Nació en el campo. Todo indicaba que la suya sería una vida sin problemas, por lo menos de plata, pero la trama empezó a enredarse el día que unos encapuchados asesinaron a su padre en presencia de ella, su madre y su hermana. Tenía dos años. Poco tiempo después, un padrastro llegó a su casa, y también a su cama. Se acostaba con ella para “calentarla”. “Yo sentía que algo me chuzaba y me dolía mucho”, dice, ahogada en llanto. Pasaron años siendo abusada por el marido de su mamá, con la anuencia de esta. “Porque él es su papá y se tiene que dejar”. ¡Que me la envuelvan!

Cuando “creció” y cogió impulso para denunciarlo, la echaron de la casa. Tenía doce años. Lo que sigue no cabe en este espacio, pero intento un resumen: Llegó a Medellín donde una conocida suya, que la vendió a un prostíbulo de alto turmequé. De allí la rescataron en una redada policial, pero fue declarada adulta menor porque su madre dijo “hagan con ella lo que quieran”. Tenía catorce. Se fue para Bogotá a hacer lo mismo. Un narcotraficante se la llevó para Barranquilla, allí la embarazó y luego la abandonó. Vivió en un internado de madres solteras, comió alimentos descompuestos, parió una niña y, a punto de fallecer de debilidad, una mano amiga le regaló los pasajes para volver a su pueblo, donde su madre, a quien el abusador ya había dejado en la ruina. La niña enfermó de gravedad. Puso un negocio de confecciones, pero fracasó. No tenía estudios, plata ni quién la orientara. La madame del burdel la mandó para España, a trabajar en oficios varios, pero resultó ser un caso más de trata de blancas. Tenía dieciséis. Sometida al encierro y a la soledad, empezó a consumir drogas y licor para soportar los trajines y el hastío de un cliente tras otro. Un señor la “compró” para él solo y meses después pudo volver a Colombia. Dejó las adicciones y se juró que nunca más sería una prostituta. Para acabar de criar a su hija lavó ropa ajena, cogió café, arreó ganado y vendió comidas.

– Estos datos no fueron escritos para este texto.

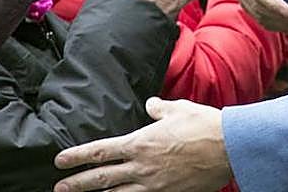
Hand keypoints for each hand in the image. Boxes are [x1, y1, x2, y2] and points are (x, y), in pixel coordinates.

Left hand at [54, 97, 232, 191]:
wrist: (228, 147)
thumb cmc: (203, 125)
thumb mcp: (177, 109)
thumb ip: (159, 108)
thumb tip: (150, 104)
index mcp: (141, 143)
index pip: (101, 151)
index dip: (77, 156)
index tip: (59, 160)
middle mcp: (143, 167)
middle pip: (102, 178)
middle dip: (78, 184)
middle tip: (59, 188)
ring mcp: (155, 185)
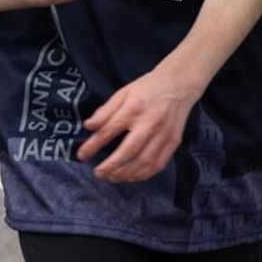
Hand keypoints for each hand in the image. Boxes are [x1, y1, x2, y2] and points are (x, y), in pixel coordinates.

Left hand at [77, 66, 198, 182]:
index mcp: (134, 108)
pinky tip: (131, 176)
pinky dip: (143, 175)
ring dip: (126, 174)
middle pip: (128, 151)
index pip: (109, 130)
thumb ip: (106, 111)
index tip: (81, 155)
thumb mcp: (123, 92)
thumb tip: (89, 126)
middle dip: (110, 166)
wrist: (179, 84)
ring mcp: (164, 134)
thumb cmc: (148, 88)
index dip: (93, 145)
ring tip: (112, 177)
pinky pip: (158, 164)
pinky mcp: (173, 142)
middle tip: (98, 173)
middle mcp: (150, 123)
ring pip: (143, 162)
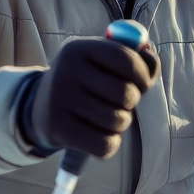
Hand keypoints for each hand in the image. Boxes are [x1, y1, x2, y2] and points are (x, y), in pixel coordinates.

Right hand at [23, 39, 159, 158]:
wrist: (41, 109)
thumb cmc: (86, 83)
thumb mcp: (102, 62)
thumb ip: (134, 58)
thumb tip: (152, 61)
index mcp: (78, 49)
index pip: (126, 58)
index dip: (143, 74)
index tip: (142, 83)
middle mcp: (66, 71)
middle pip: (126, 93)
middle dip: (132, 102)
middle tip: (123, 102)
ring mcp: (59, 100)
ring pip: (118, 121)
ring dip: (121, 123)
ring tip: (107, 117)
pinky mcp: (57, 129)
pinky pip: (105, 145)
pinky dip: (110, 144)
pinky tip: (100, 136)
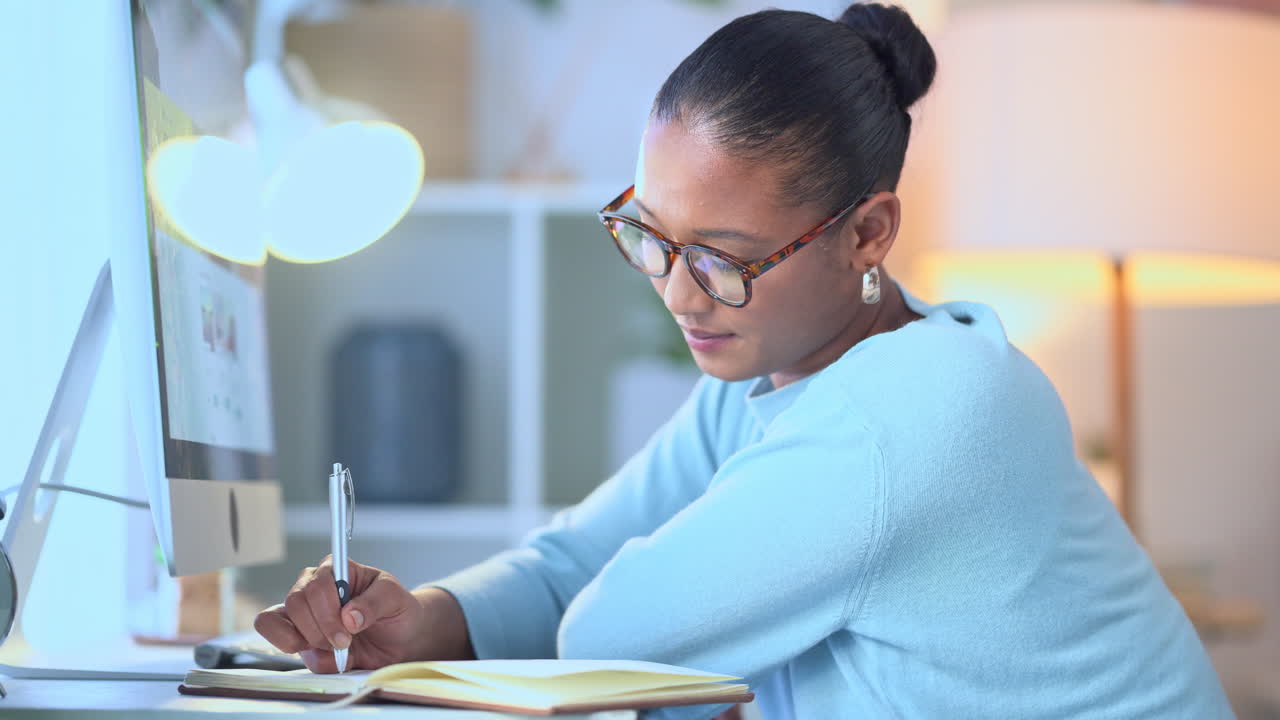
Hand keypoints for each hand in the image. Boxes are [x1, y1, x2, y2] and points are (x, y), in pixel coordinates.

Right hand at [254, 556, 469, 672]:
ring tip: (338, 649)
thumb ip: (375, 603)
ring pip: (281, 623)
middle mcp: (313, 587)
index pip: (316, 582)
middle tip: (346, 643)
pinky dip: (299, 653)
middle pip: (295, 603)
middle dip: (321, 630)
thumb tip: (348, 617)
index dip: (326, 609)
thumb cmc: (396, 610)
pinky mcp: (298, 636)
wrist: (400, 639)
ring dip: (310, 642)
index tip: (348, 630)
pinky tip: (325, 655)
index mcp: (336, 570)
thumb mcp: (395, 599)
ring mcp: (302, 613)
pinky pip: (279, 641)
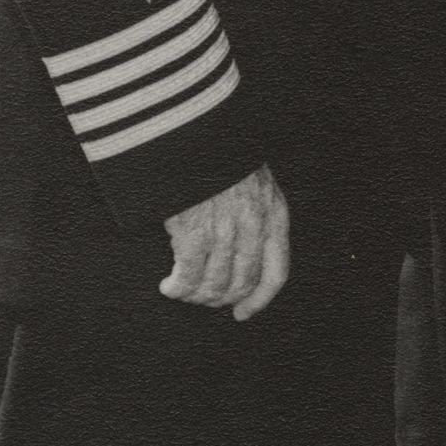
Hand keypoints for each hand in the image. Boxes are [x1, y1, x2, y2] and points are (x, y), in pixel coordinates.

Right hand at [161, 165, 288, 320]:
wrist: (198, 132)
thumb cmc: (224, 158)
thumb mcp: (258, 184)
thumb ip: (259, 217)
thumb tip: (245, 258)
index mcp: (274, 215)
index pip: (276, 273)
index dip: (260, 300)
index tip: (242, 314)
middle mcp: (254, 227)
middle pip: (242, 283)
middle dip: (221, 299)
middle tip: (204, 299)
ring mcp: (224, 230)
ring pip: (214, 284)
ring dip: (196, 295)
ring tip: (183, 291)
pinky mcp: (193, 231)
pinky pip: (188, 275)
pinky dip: (177, 287)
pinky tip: (169, 285)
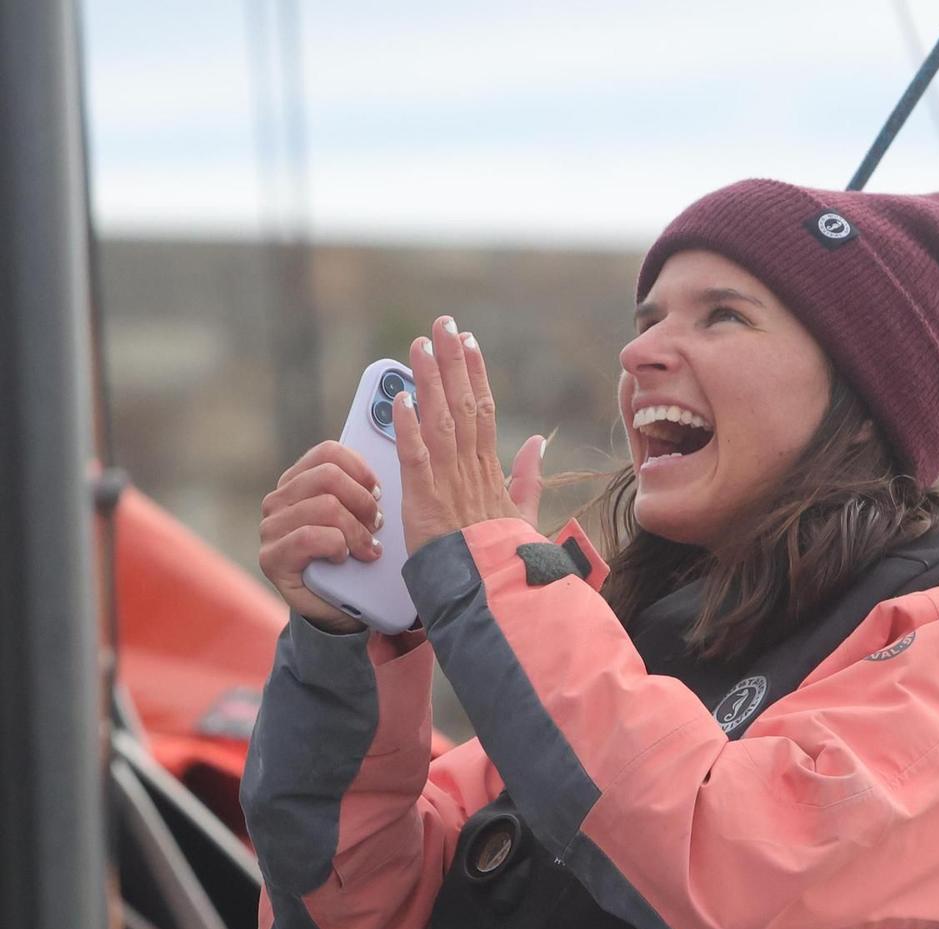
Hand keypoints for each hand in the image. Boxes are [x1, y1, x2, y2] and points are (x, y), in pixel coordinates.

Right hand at [258, 441, 385, 633]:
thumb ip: (358, 491)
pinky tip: (344, 558)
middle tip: (378, 524)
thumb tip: (384, 468)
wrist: (336, 609)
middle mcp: (278, 501)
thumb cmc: (350, 558)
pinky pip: (309, 537)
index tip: (379, 490)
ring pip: (324, 506)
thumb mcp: (355, 518)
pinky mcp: (271, 558)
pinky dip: (336, 546)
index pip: (327, 453)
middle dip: (362, 501)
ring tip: (368, 547)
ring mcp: (270, 529)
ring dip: (356, 529)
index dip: (360, 468)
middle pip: (328, 476)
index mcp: (297, 482)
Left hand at [393, 316, 549, 557]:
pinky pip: (415, 456)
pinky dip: (407, 427)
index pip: (483, 410)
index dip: (474, 373)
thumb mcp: (524, 515)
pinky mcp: (425, 501)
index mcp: (490, 471)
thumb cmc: (505, 559)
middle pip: (462, 404)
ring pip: (439, 420)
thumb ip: (528, 476)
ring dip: (429, 380)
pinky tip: (399, 399)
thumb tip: (539, 441)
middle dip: (452, 361)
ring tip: (420, 346)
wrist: (494, 594)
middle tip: (444, 324)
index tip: (470, 343)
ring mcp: (449, 483)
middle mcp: (471, 469)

El final podría ser feliz. Se ganó una beca y hoy, a los cuarenta, está a tres semestres de graduarse como abogada. Encontró el amor que nunca nadie le dio, tiene un nuevo hijo y trabaja en una buena empresa. “Pero no hay psiquiatra que le quite a uno este dolor, ni las pesadillas que quedan para toda la vida. ¿Por qué aquí no pasa nada con los violadores?”, me pregunta, mientras cursa un proyecto de cadena perpetua para ellos, aún incierto, y sin estar segura, siquiera, de que ahí esté la solución.

No tengo respuestas, Elena. Solo una vergüenza infinita por lo enfermos, disfuncionales y crueles que pueden ser algunos seres humanos con su prójimo. ¡Hay trabajo por hacer, familias!.